# Assignment
Reproduce verbatim all of the data given below, but do not carry over the images.

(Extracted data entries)
== Segment start ==

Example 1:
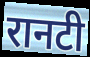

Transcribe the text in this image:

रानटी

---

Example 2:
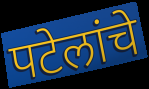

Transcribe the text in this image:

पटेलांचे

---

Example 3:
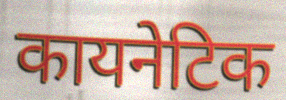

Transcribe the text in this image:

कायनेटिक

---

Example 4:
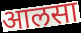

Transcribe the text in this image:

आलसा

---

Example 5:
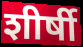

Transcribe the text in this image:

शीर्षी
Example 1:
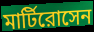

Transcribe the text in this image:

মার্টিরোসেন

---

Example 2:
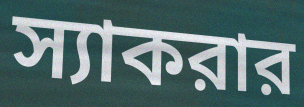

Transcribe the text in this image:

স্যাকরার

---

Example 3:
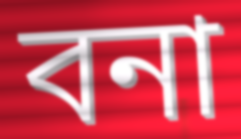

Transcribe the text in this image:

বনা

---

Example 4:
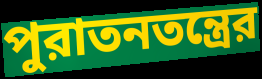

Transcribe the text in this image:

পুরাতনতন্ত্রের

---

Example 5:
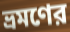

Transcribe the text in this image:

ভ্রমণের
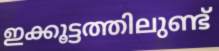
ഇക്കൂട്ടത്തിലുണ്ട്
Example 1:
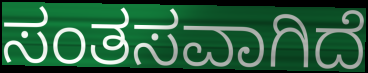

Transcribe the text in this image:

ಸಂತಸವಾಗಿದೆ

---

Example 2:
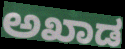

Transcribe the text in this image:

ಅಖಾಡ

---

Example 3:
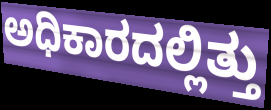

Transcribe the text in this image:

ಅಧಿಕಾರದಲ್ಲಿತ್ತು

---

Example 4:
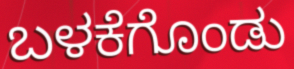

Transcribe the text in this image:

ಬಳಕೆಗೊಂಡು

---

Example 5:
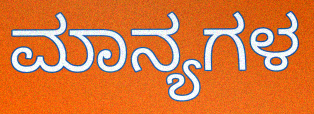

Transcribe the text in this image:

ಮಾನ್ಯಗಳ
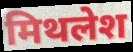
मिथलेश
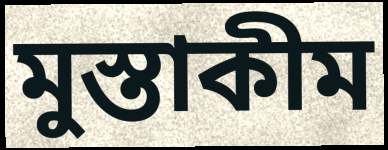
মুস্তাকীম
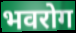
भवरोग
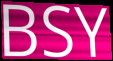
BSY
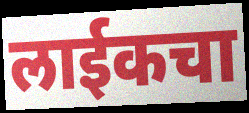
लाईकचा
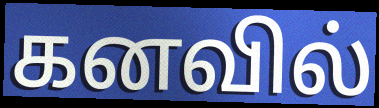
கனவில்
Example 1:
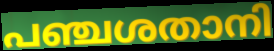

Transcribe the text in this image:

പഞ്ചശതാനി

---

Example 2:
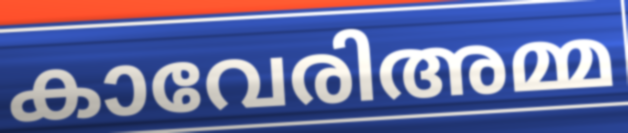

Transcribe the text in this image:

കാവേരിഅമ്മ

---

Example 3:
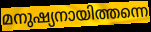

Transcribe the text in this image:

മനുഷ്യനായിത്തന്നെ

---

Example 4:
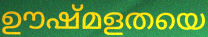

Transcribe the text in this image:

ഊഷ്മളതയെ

== Segment end ==

# Written response
Example 1:

Transcribe the text in this image:

रानटी

---

Example 2:

Transcribe the text in this image:

पटेलांचे

---

Example 3:

Transcribe the text in this image:

कायनेटिक

---

Example 4:

Transcribe the text in this image:

आलसा

---

Example 5:

Transcribe the text in this image:

शीर्षी
Example 1:

Transcribe the text in this image:

মার্টিরোসেন

---

Example 2:

Transcribe the text in this image:

স্যাকরার

---

Example 3:

Transcribe the text in this image:

বনা

---

Example 4:

Transcribe the text in this image:

পুরাতনতন্ত্রের

---

Example 5:

Transcribe the text in this image:

ভ্রমণের
ഇക്കൂട്ടത്തിലുണ്ട്
Example 1:

Transcribe the text in this image:

ಸಂತಸವಾಗಿದೆ

---

Example 2:

Transcribe the text in this image:

ಅಖಾಡ

---

Example 3:

Transcribe the text in this image:

ಅಧಿಕಾರದಲ್ಲಿತ್ತು

---

Example 4:

Transcribe the text in this image:

ಬಳಕೆಗೊಂಡು

---

Example 5:

Transcribe the text in this image:

ಮಾನ್ಯಗಳ
मिथलेश
মুস্তাকীম
भवरोग
BSY
लाईकचा
கனவில்
Example 1:

Transcribe the text in this image:

പഞ്ചശതാനി

---

Example 2:

Transcribe the text in this image:

കാവേരിഅമ്മ

---

Example 3:

Transcribe the text in this image:

മനുഷ്യനായിത്തന്നെ

---

Example 4:

Transcribe the text in this image:

ഊഷ്മളതയെ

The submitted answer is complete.